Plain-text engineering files

▼

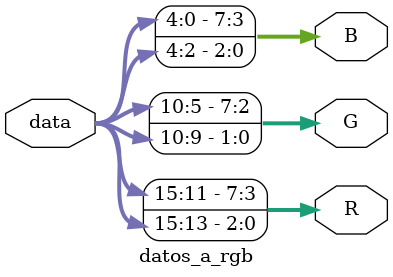
<source format=v>
module datos_a_rgb (data, R, G, B);
	
	input		  	[15:0]	data;
	output wire [7:0]	R;
	output wire [7:0]	G;
	output wire [7:0]	B;
	
	assign R[7:0] = {data[15:11]	,  data[15:13]};
	assign G[7:0] = {data[10:5]	,  data[10:9]}	;
	assign B[7:0] = {data[4:0]		,  data[4:2]}	; 
	
	
endmodule
</source>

▲

Assignment: All of the records above should be written out exactly, with the pictures left out.

Written response:
<source format=v>
module datos_a_rgb (data, R, G, B);
	
	input		  	[15:0]	data;
	output wire [7:0]	R;
	output wire [7:0]	G;
	output wire [7:0]	B;
	
	assign R[7:0] = {data[15:11]	,  data[15:13]};
	assign G[7:0] = {data[10:5]	,  data[10:9]}	;
	assign B[7:0] = {data[4:0]		,  data[4:2]}	; 
	
	
endmodule
</source>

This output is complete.